Hay dos maneras de mirar la cruz: permanecer junto a Jesús esperando su resurrección, o regresar con la multitud que va errante, como testigo del acontecimiento salvador.
Desde el mediodía y hasta las tres de la tarde, toda aquella tierra quedó en oscuridad. El sol dejó de brillar y el velo del templo se rasgó por la mitad. Jesús, gritando con fuerza, dijo:
–¡Padre, en tus manos encomiendo mi espíritu!
Dicho esto, murió.
Cuando el centurión vio lo que había sucedido, alabó a Dios diciendo:
–¡No hay duda de que este hombre era inocente!
Toda la multitud que estaba presente y que vio lo ocurrido regresó a la ciudad golpeándose el pecho.

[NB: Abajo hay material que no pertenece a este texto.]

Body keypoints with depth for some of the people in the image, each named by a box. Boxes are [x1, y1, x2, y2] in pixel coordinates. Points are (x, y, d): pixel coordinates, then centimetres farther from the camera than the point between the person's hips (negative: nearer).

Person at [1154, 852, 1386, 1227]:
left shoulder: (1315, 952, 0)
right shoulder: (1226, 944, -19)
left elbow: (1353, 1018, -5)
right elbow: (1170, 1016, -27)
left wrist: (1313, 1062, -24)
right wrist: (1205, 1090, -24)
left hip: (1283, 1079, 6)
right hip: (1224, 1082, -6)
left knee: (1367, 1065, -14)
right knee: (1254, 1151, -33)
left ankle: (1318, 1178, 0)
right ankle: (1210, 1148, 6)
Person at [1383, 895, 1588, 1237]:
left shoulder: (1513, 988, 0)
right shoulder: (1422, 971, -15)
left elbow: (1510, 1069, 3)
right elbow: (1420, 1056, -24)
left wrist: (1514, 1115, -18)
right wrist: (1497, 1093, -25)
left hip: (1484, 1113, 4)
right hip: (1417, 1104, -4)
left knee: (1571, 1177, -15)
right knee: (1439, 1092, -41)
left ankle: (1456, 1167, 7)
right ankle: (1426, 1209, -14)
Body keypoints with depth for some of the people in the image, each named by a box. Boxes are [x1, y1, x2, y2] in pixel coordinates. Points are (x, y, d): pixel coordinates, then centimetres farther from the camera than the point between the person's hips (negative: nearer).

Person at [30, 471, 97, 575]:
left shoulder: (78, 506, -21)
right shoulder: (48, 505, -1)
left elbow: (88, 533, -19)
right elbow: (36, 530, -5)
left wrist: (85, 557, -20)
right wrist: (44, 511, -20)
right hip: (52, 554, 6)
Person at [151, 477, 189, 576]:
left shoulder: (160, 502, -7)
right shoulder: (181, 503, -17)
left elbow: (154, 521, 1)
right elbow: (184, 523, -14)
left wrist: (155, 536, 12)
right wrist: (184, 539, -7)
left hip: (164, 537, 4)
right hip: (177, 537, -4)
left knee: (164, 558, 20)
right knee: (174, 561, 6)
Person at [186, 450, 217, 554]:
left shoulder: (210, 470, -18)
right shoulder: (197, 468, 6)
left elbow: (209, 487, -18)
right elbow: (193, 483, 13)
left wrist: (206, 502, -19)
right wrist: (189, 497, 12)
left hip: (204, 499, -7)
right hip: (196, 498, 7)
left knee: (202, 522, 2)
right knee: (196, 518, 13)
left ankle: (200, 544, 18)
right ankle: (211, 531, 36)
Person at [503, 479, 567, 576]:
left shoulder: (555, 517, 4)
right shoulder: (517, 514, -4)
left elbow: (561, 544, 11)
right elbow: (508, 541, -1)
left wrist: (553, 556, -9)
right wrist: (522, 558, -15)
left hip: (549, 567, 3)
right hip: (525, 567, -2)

Pero todos los amigos de Jesús, y también las mujeres que le habían seguido desde Galilea, se quedaron allí, mirando de lejos aquellas cosas.
Lucas 23:47-49
La exhibición terminó con las últimas palabras de Jesús. La multitud, simple espectadora, emprendió el regreso a la rutina con cierto regusto amargo. Habían sido testigos del suceso y todavía no encajaban bien la muerte de aquel hombre singular que tanto bueno les había dado.
Algunos de los que le acusaron falsamente parecían arrepentidos. Se golpeaban el pecho sin que hubiese remedio para lo que acababan de hacer. Como veletas se habían dejado llevar por la euforia de la propuesta de Pilato: ¿A quién queréis que os suelte, a Jesús o a Barrabás? Y se habían decidido por el segundo.
Mientras le daban la espalda a la cruz y golpeaban sus pechos, buscaban un refugio interno para protegerse de sus malas decisiones.
Los que le habían tratado de cerca, atrapados por el miedo no sabían qué hacer. Ellos no habían apostado por Barrabás. Sin embargo, parecía que la jugada tampoco les había salido bien. En esos momentos ni seguían a uno ni tenían vivo al otro. Lo cierto era que, a partir de aquel suceso, no podrían vivir de la misma manera y debían tomar otras determinaciones, otras perspectivas diferentes a las que habían tenido horas antes con Jesús vivo.
Seguían sin entender. Estaban conmocionados. ¿Paralizados? No podían acercarse al cuerpo muerto ni se atrevían a huir. Miraban de lejos. Miraban distantes. Observaban inquietos a los que se alejaban con aspecto compungido.
Mas ya sabemos que golpearse el pecho no es siempre arrepentirse. No es siempre conversión. Puede ser remordimiento silencioso. Puede ser superstición. Miedo. Tanto unos como otros acababan de ser testigos de la muerte de un inocente y de un hecho milagroso. La tierra se oscureció. El velo del templo se rasgó.
No obstante, no basta con presenciar los hechos, con conocer lo ocurrido. No basta con pormenorizar después los detalles al contarlos. Basta con tomar una decisión positiva y firme. Una decisión que no tenga marcha atrás, como tampoco la tuvo Jesús, quien nos trajo las buenas nuevas del evangelio y se mantuvo adelante en ellas hasta su muerte.
Hay dos maneras de mirar la cruz: permanecer junto a Jesús esperando su resurrección, o regresar con la multitud que va errante, como testigo del acontecimiento salvador, sintiéndose excluidos de la redención.
¿Eres tú uno de esos caminantes que saltan de espectáculo en espectáculo, viviendo momentos que apenas te marcan antes de seguir tu marcha hacia ninguna parte?
¿Todavía no crees que hay que detenerse? Reflexiona ante Jesús, el camino para la resurrección. Tienes que detenerte aunque el mundo gire y dé vueltas y más vueltas perdido dentro de su órbita.
Párate. Párate ante Dios y serás testigo de su redención, de su resurrección, también la tuya.
Conocer más de Jesús nos abre los ojos. No hay caminos que recorrer sin él, estando ante su presencia, de su mano. Expectantes.